* HOW TO COMPLETE THIS TASK
Make an exact copy of the records, and keep the pictures out of it.

* EXTRACTED MATERIAL
┏━━
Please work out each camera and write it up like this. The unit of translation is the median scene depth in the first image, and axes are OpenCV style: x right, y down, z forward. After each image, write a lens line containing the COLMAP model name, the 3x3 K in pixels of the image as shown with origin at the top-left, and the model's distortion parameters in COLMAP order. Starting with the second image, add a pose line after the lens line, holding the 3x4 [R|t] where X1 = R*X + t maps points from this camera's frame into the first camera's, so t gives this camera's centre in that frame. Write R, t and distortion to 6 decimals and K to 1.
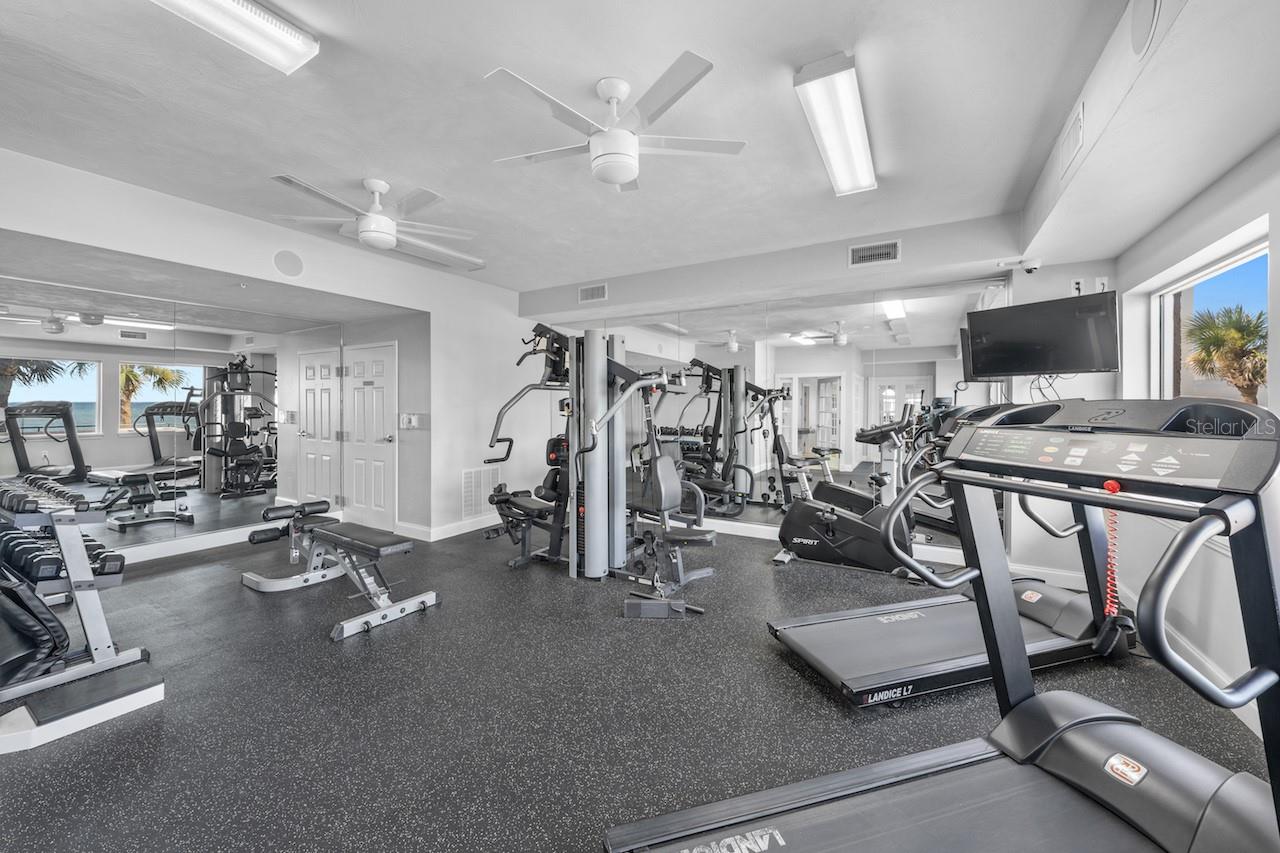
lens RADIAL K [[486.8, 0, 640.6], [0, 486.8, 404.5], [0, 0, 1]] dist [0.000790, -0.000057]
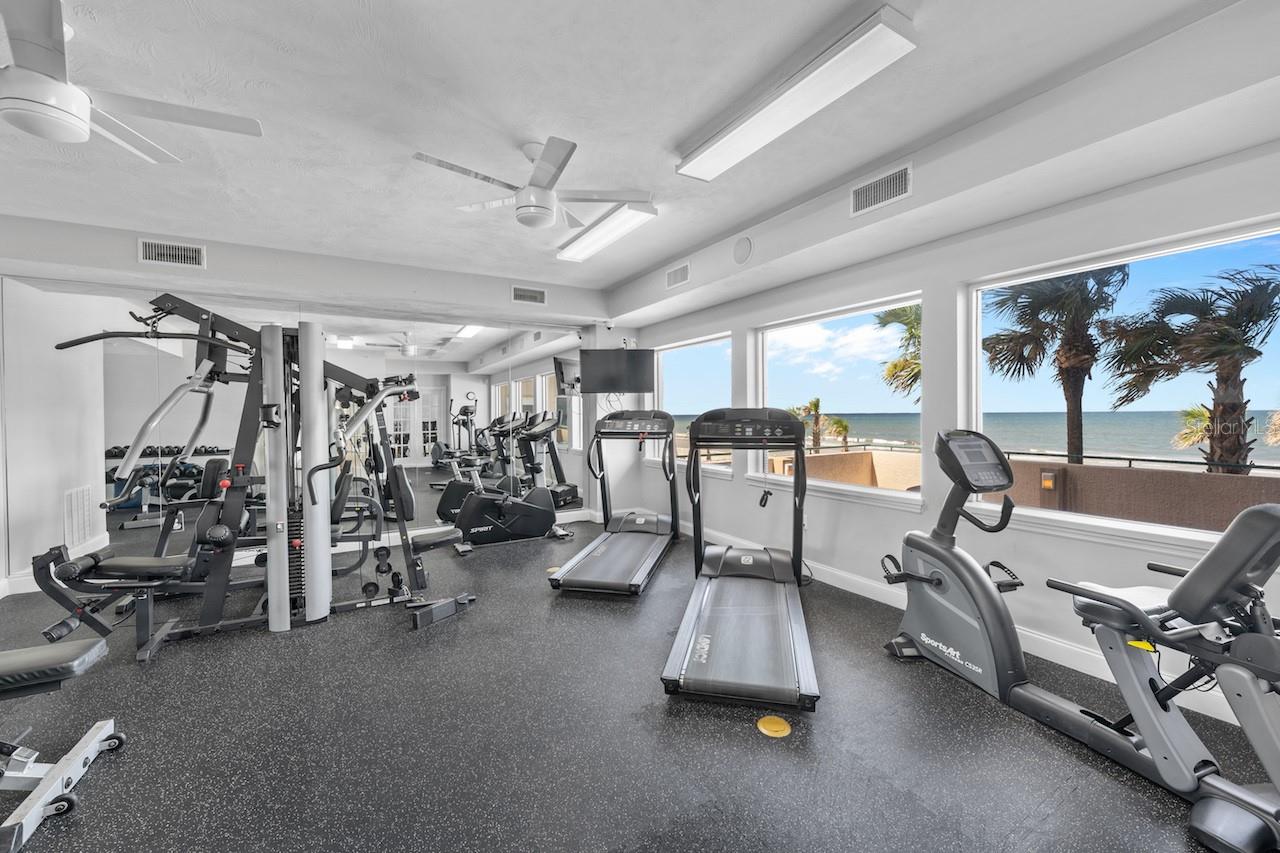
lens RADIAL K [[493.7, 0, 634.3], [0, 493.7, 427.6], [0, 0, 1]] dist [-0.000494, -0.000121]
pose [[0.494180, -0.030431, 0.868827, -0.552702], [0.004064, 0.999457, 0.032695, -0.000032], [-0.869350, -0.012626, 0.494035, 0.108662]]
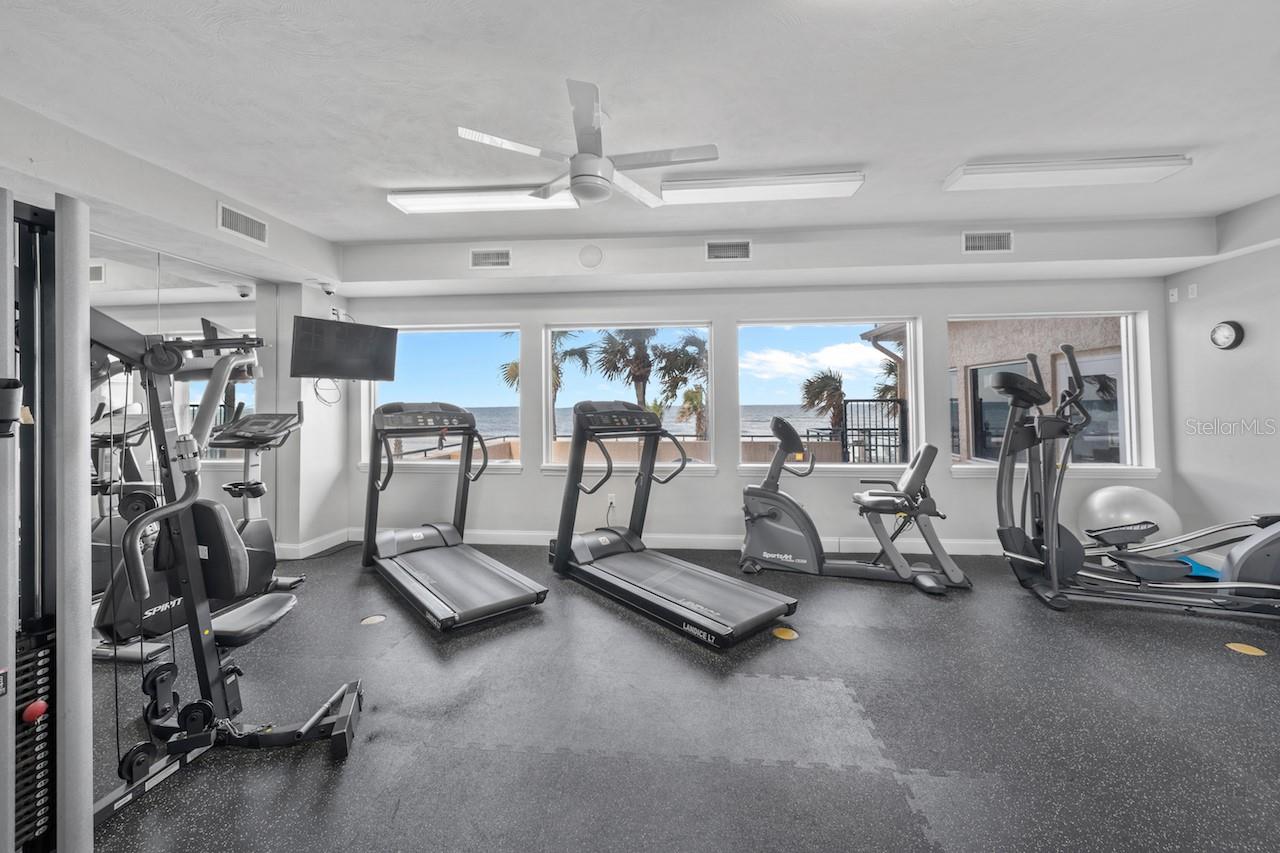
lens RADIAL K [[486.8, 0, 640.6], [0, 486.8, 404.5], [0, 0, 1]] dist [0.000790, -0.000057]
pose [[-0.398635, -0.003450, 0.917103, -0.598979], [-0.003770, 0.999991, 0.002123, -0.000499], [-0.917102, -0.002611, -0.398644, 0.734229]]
┗━━
* RESULT
Please work out each camera and write it up like this. The unit of translation is the median scene depth in the first image, and axes are OpenCV style: x right, y down, z forward. After each image, write a lens line containing the COLMAP model name, the 3x3 K in pixels of the image as shown with origin at the top-left, and the model's distortion parameters in COLMAP order. Starting with the second image, add a pose line after the lens line, holding the 3x4 [R|t] where X1 = R*X + t maps points from this camera's frame into the first camera's, so t gives this camera's centre in that frame. Write R, t and distortion to 6 decimals and K to 1.
lens RADIAL K [[486.8, 0, 640.6], [0, 486.8, 404.5], [0, 0, 1]] dist [0.000790, -0.000057]
lens RADIAL K [[493.7, 0, 634.3], [0, 493.7, 427.6], [0, 0, 1]] dist [-0.000494, -0.000121]
pose [[0.494180, -0.030431, 0.868827, -0.552702], [0.004064, 0.999457, 0.032695, -0.000032], [-0.869350, -0.012626, 0.494035, 0.108662]]
lens RADIAL K [[486.8, 0, 640.6], [0, 486.8, 404.5], [0, 0, 1]] dist [0.000790, -0.000057]
pose [[-0.398635, -0.003450, 0.917103, -0.598979], [-0.003770, 0.999991, 0.002123, -0.000499], [-0.917102, -0.002611, -0.398644, 0.734229]]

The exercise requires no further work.